I will reboot both hosts, just to be sure; check the mac_seed and set it to something different and try again.
-
Thanks for your feedback
-
@olivierlambert Rebooted both hosts, everything came up as expected.
Stopped the Win10vm vm, changed themac_seed
and started the migration.
Initially it looked ok but it finished with an error:xe vm-migrate remote-master=172.25.10.11 remote-username=root remote-password=xxxxxx vif:f4b175c2-0082-212c-b9d9-bd616cd83d2c=a014b230-2db6-adb4-ba4f-0b1cc07fdcae vm=Win10vm Performing a Storage XenMotion migration. Your VM's VDIs will be migrated with the VM. Will migrate to remote host: xen1, using remote network: Pool-wide network associated with eth0. Here is the VDI mapping: VDI 4d4a809d-6801-4462-8e52-811882106821 -> SR 270f8f4a-a24c-ced6-99c7-9bc2ba5f5008 VDI 6a30ca10-a386-4e00-91aa-89c3e5bd43de -> SR 270f8f4a-a24c-ced6-99c7-9bc2ba5f5008 The VDI copy action has failed <extra>: End_of_file
Via XO
vm.migrate { "vm": "afe623be-5451-fd48-3f24-60120e53f5ab", "mapVifsNetworks": { "f4b175c2-0082-212c-b9d9-bd616cd83d2c": "a014b230-2db6-adb4-ba4f-0b1cc07fdcae" }, "migrationNetwork": "a014b230-2db6-adb4-ba4f-0b1cc07fdcae", "sr": "270f8f4a-a24c-ced6-99c7-9bc2ba5f5008", "targetHost": "3b57d90b-983f-46bb-8f52-4319025d1182" } { "code": 21, "data": { "objectId": "afe623be-5451-fd48-3f24-60120e53f5ab", "code": "VDI_COPY_FAILED" }, "message": "operation failed", "name": "XoError", "stack": "XoError: operation failed at operationFailed (/opt/xo/xo-builds/xen-orchestra-202111061638/packages/xo-common/src/api-errors.js:21:32) at file:///opt/xo/xo-builds/xen-orchestra-202111061638/packages/xo-server/src/api/vm.mjs:482:15 at Object.migrate (file:///opt/xo/xo-builds/xen-orchestra-202111061638/packages/xo-server/src/api/vm.mjs:469:3) at Api.callApiMethod (file:///opt/xo/xo-builds/xen-orchestra-202111061638/packages/xo-server/src/xo-mixins/api.mjs:304:20)" }
I have however succesfully migrated the 'other' vm that was imported (and had the duplicate
mac_seed
) . So both are now running on the same host.So next to the
mac_seed
there seems to be something wrong with the imported windows vm; it starts horribly slow indeed. -
OK, the underlying disk has problems. I found the kernel.log and it is filling up with read errors. That part is clear now.

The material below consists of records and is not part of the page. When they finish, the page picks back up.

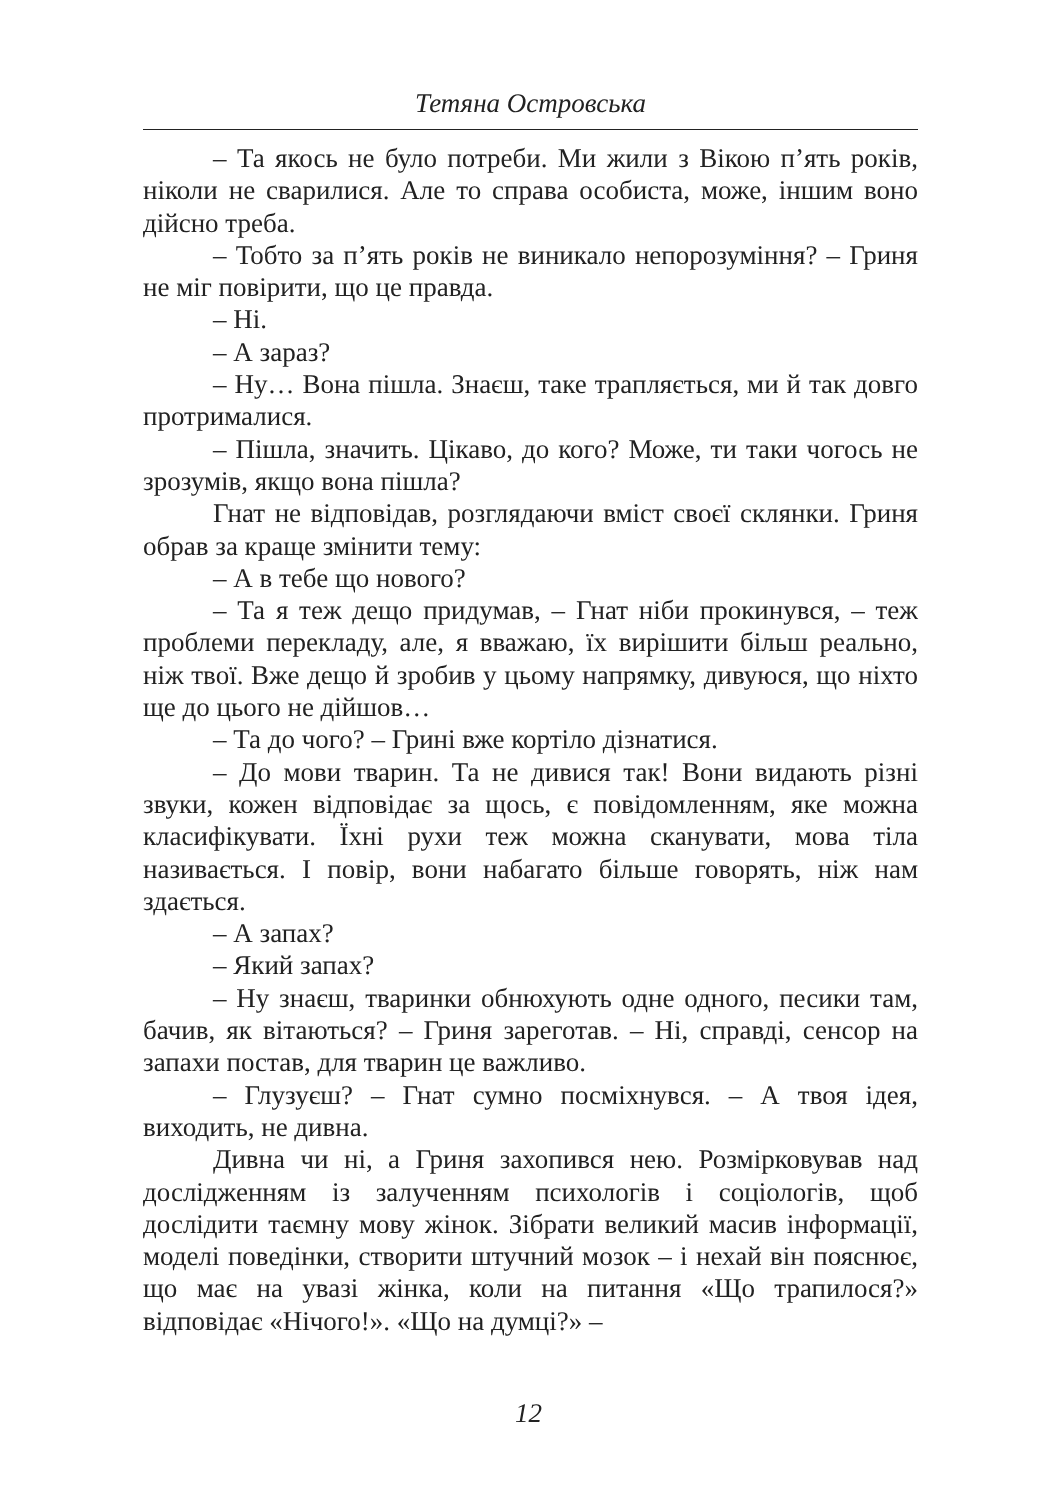Тетяна Островська
– Та якось не було потреби. Ми жили з Вікою п’ять років, ніколи не сварилися. Але то справа особиста, може, іншим воно дійсно треба.
– Тобто за п’ять років не виникало непорозуміння? – Гриня не міг повірити, що це правда.
– Ні.
– А зараз?
– Ну… Вона пішла. Знаєш, таке трапляється, ми й так довго протрималися.
– Пішла, значить. Цікаво, до кого? Може, ти таки чогось не зрозумів, якщо вона пішла?
Гнат не відповідав, розглядаючи вміст своєї склянки. Гриня обрав за краще змінити тему:
– А в тебе що нового?
– Та я теж дещо придумав, – Гнат ніби прокинувся, – теж проблеми перекладу, але, я вважаю, їх вирішити більш реально, ніж твої. Вже дещо й зробив у цьому напрямку, дивуюся, що ніхто ще до цього не дійшов…
– Та до чого? – Грині вже кортіло дізнатися.
– До мови тварин. Та не дивися так! Вони видають різні звуки, кожен відповідає за щось, є повідомленням, яке можна класифікувати. Їхні рухи теж можна сканувати, мова тіла називається. І повір, вони набагато більше говорять, ніж нам здається.
– А запах?
– Який запах?
– Ну знаєш, тваринки обнюхують одне одного, песики там, бачив, як вітаються? – Гриня зареготав. – Ні, справді, сенсор на запахи постав, для тварин це важливо.
– Глузуєш? – Гнат сумно посміхнувся. – А твоя ідея, виходить, не дивна.
Дивна чи ні, а Гриня захопився нею. Розмірковував над дослідженням із залученням психологів і соціологів, щоб дослідити таємну мову жінок. Зібрати великий масив інформації, моделі поведінки, створити штучний мозок – і нехай він пояснює, що має на увазі жінка, коли на питання «Що трапилося?» відповідає «Нічого!». «Що на думці?» –
12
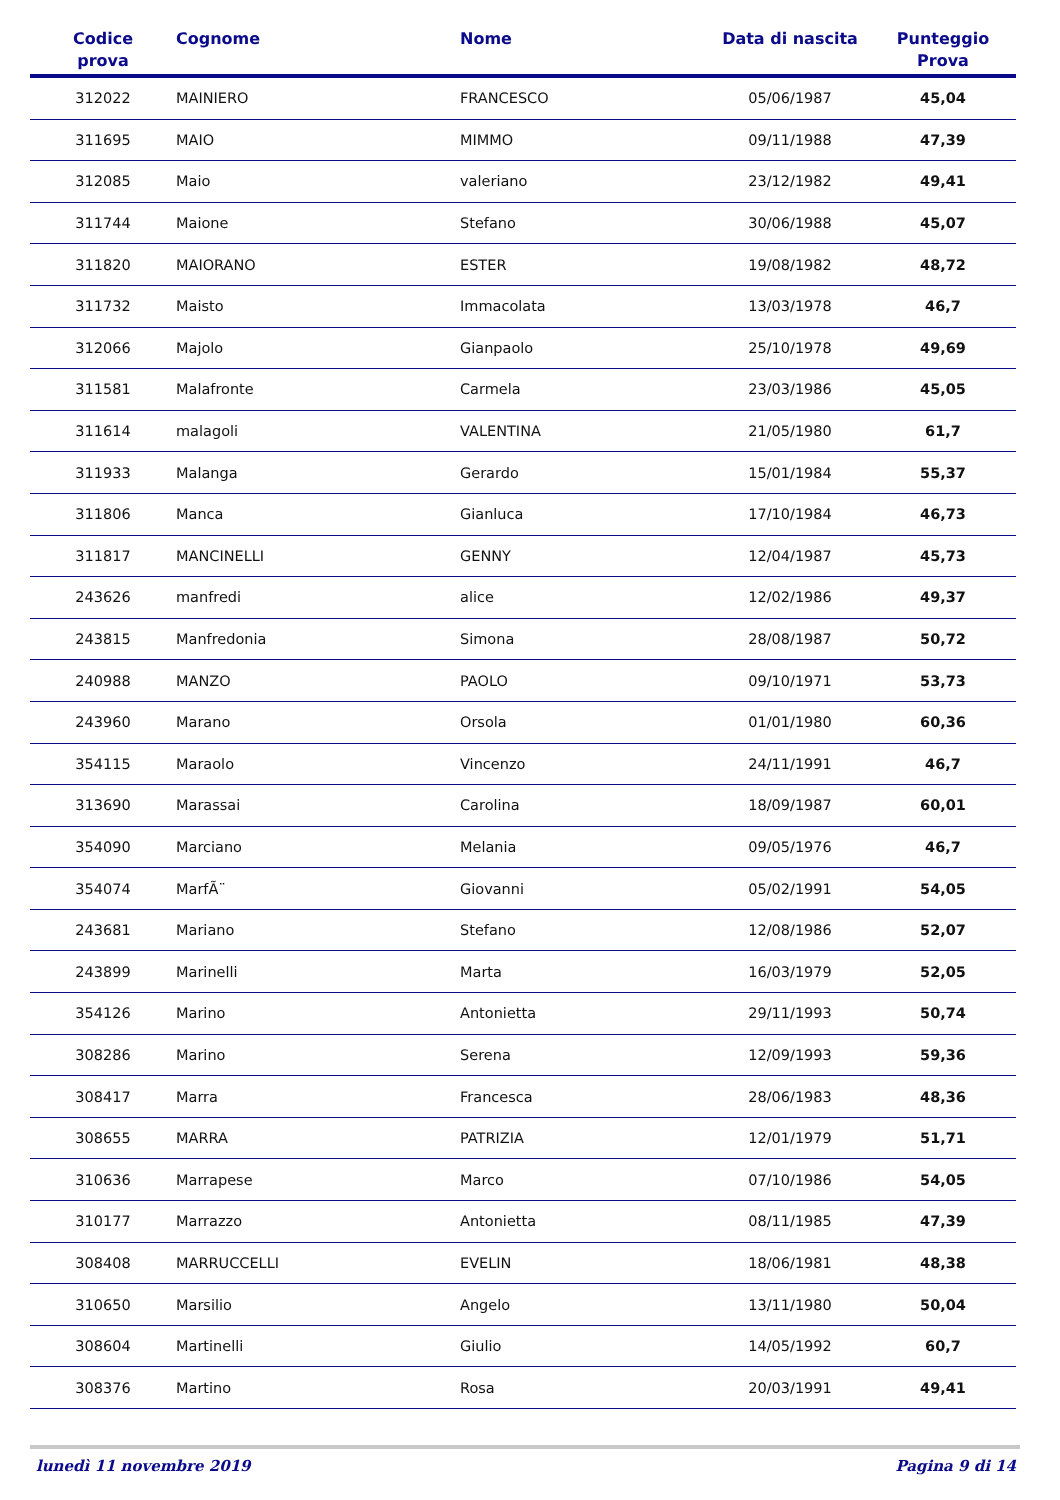| Codice prova | Cognome | Nome | Data di nascita | Punteggio Prova |
| --- | --- | --- | --- | --- |
| 312022 | MAINIERO | FRANCESCO | 05/06/1987 | 45,04 |
| 311695 | MAIO | MIMMO | 09/11/1988 | 47,39 |
| 312085 | Maio | valeriano | 23/12/1982 | 49,41 |
| 311744 | Maione | Stefano | 30/06/1988 | 45,07 |
| 311820 | MAIORANO | ESTER | 19/08/1982 | 48,72 |
| 311732 | Maisto | Immacolata | 13/03/1978 | 46,7 |
| 312066 | Majolo | Gianpaolo | 25/10/1978 | 49,69 |
| 311581 | Malafronte | Carmela | 23/03/1986 | 45,05 |
| 311614 | malagoli | VALENTINA | 21/05/1980 | 61,7 |
| 311933 | Malanga | Gerardo | 15/01/1984 | 55,37 |
| 311806 | Manca | Gianluca | 17/10/1984 | 46,73 |
| 311817 | MANCINELLI | GENNY | 12/04/1987 | 45,73 |
| 243626 | manfredi | alice | 12/02/1986 | 49,37 |
| 243815 | Manfredonia | Simona | 28/08/1987 | 50,72 |
| 240988 | MANZO | PAOLO | 09/10/1971 | 53,73 |
| 243960 | Marano | Orsola | 01/01/1980 | 60,36 |
| 354115 | Maraolo | Vincenzo | 24/11/1991 | 46,7 |
| 313690 | Marassai | Carolina | 18/09/1987 | 60,01 |
| 354090 | Marciano | Melania | 09/05/1976 | 46,7 |
| 354074 | MarfÃ¨ | Giovanni | 05/02/1991 | 54,05 |
| 243681 | Mariano | Stefano | 12/08/1986 | 52,07 |
| 243899 | Marinelli | Marta | 16/03/1979 | 52,05 |
| 354126 | Marino | Antonietta | 29/11/1993 | 50,74 |
| 308286 | Marino | Serena | 12/09/1993 | 59,36 |
| 308417 | Marra | Francesca | 28/06/1983 | 48,36 |
| 308655 | MARRA | PATRIZIA | 12/01/1979 | 51,71 |
| 310636 | Marrapese | Marco | 07/10/1986 | 54,05 |
| 310177 | Marrazzo | Antonietta | 08/11/1985 | 47,39 |
| 308408 | MARRUCCELLI | EVELIN | 18/06/1981 | 48,38 |
| 310650 | Marsilio | Angelo | 13/11/1980 | 50,04 |
| 308604 | Martinelli | Giulio | 14/05/1992 | 60,7 |
| 308376 | Martino | Rosa | 20/03/1991 | 49,41 |
lunedì 11 novembre 2019 Pagina 9 di 14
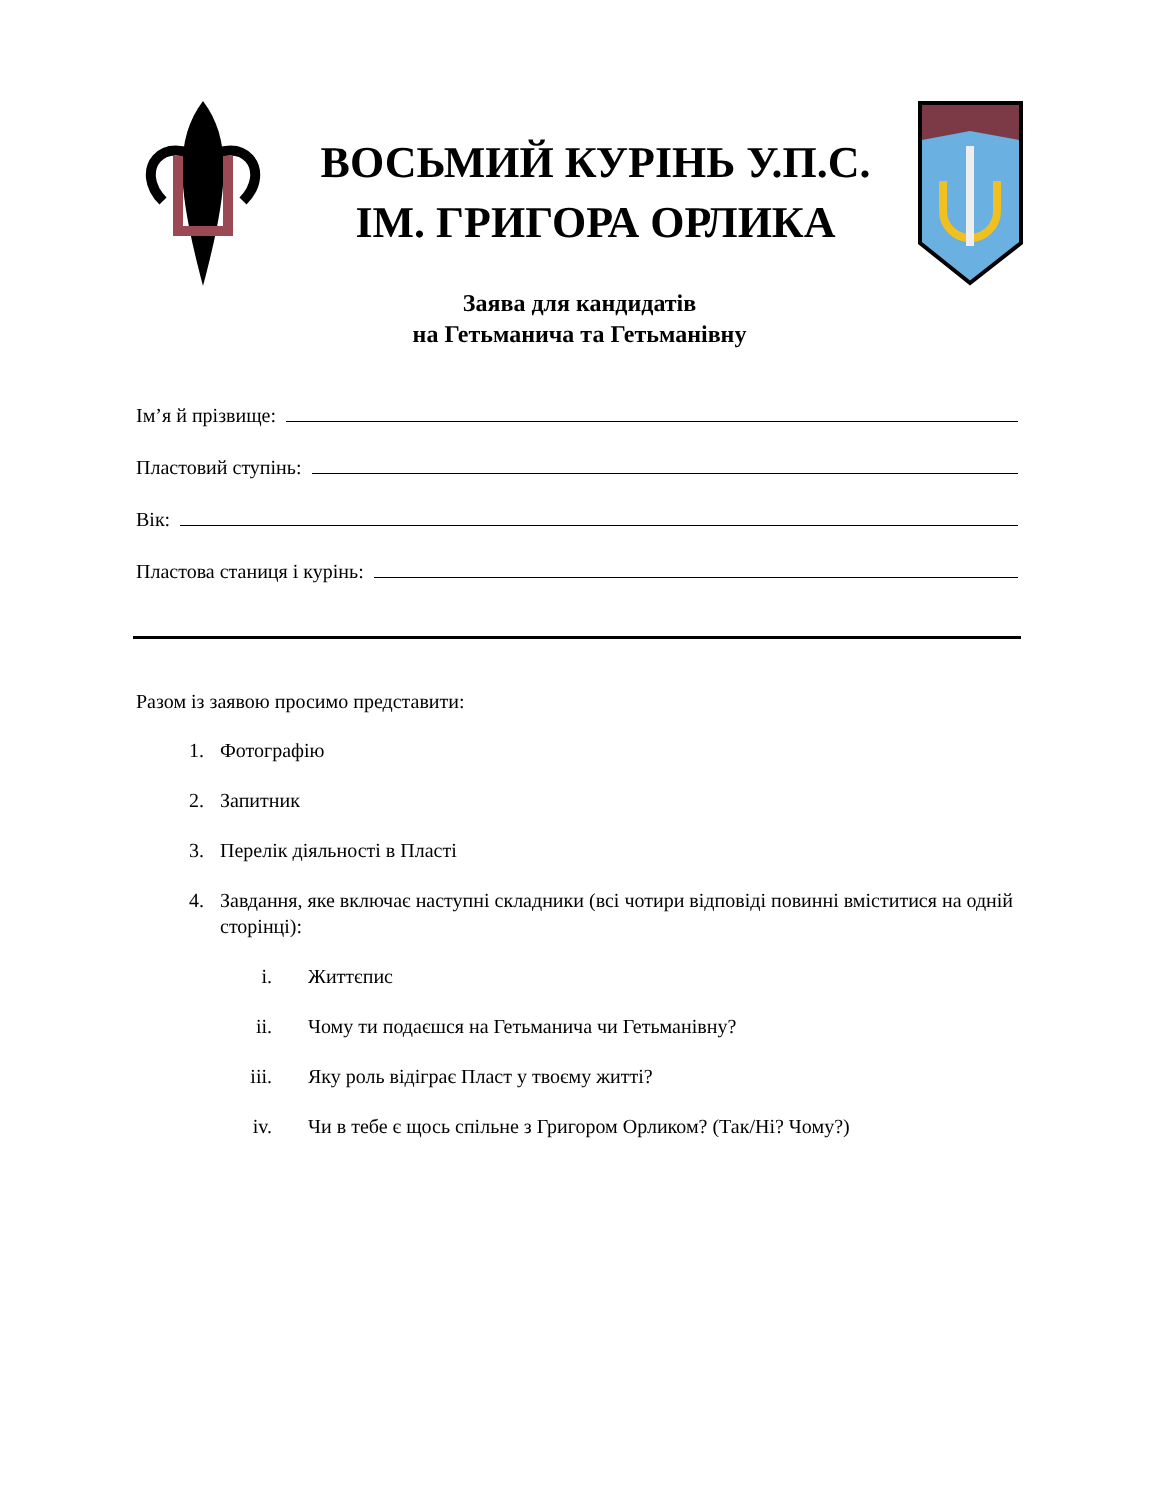ВОСЬМИЙ КУРІНЬ У.П.С.
ІМ. ГРИГОРА ОРЛИКА
Заява для кандидатів
на Гетьманича та Гетьманівну
Ім’я й прізвище:
Пластовий ступінь:
Вік:
Пластова станиця і курінь:
Разом із заявою просимо представити:
1. Фотографію
2. Запитник
3. Перелік діяльності в Пласті
4. Завдання, яке включає наступні складники (всі чотири відповіді повинні вміститися на одній сторінці):
i. Життєпис
ii. Чому ти подаєшся на Гетьманича чи Гетьманівну?
iii. Яку роль відіграє Пласт у твоєму житті?
iv. Чи в тебе є щось спільне з Григором Орликом? (Так/Ні? Чому?)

So what lead me to try and migrate the vm (slow boot/response) uncovered a
mac_seed
duplication and we fixed that. Not sure if this was already fixed in the code last year.On to this prblem; could I have seen the disk issue somewhere in the XO interface? In the logs I only see the higher level issue of failed migrations. It's a learning experience anyway; maybe a mirrored disk could be an answer. Need to investigate.
-
Interesting to discover that
mac_seed
could cause this cryptic issueXO doesn't have any knowledge on the "state" of the virtual disk, there's no API to expose that (if we can even imagine a way to know that the virtual disk got a problem in the first place)
-
@olivierlambert Indeed. Learned a lot this week. Thanks for walking me through this.
Should I register anything for
mac_seed
duplication that is obviously caused by the export from esxi/import into xcp-ng? The MAC address duplciation issue was fixed earlier if I am not mistaken. -
I'd like to see if we can reproduce this. If yes, then we need to be careful on this parameter on OVA import, indeed. Ping @Darkbeldin so we can discuss on how to reproduce the problem first.
-
@olivierlambert Will take a look at it tomorrow morning
-
@darkbeldin Thanks! If I can test anything let me know. Do note that I have removed the degraded disk from the host and said goodbye to three vm's that I could not copy/migrate/clone anymore. Not a big loss, this is a home lab but I could not even copy them away to preserve them for later. I do have the other vm (I imported two last year from esxi).
-
@andres Hi Andres,
Still working on it at the moment i keep you updated when i have more infos.
-
@andres Ok after discussing with XAPI team about that apparently the behavior is intended, you should not have VMs with the same MAC_SEED on the same host.
Dev team will take a deeper look at this to see if at least the error could be clearly reported.
To go further could you please provide us with the means you used to migrate your VMs from VMWare?
Did you do it manually? did you export from VMware to import to XCP? -
@darkbeldin We are talking 15-18 months ago ... What I remember is a fairly standard export from esxi into (I believe) an OVA format and I imported that directly into xcp-ng. I don't remember anything complex other than having to redo the export a few times to get properly rid of vmware tools and some drivers.
Edit: I checked a few articles and it was probably the OVF format.
-
@andres Thanks will do some testing on my side.
-
@darkbeldin For the record, both vm's were running on the same esxi host when exported. This may or may not be a factor (I suspect it is).
-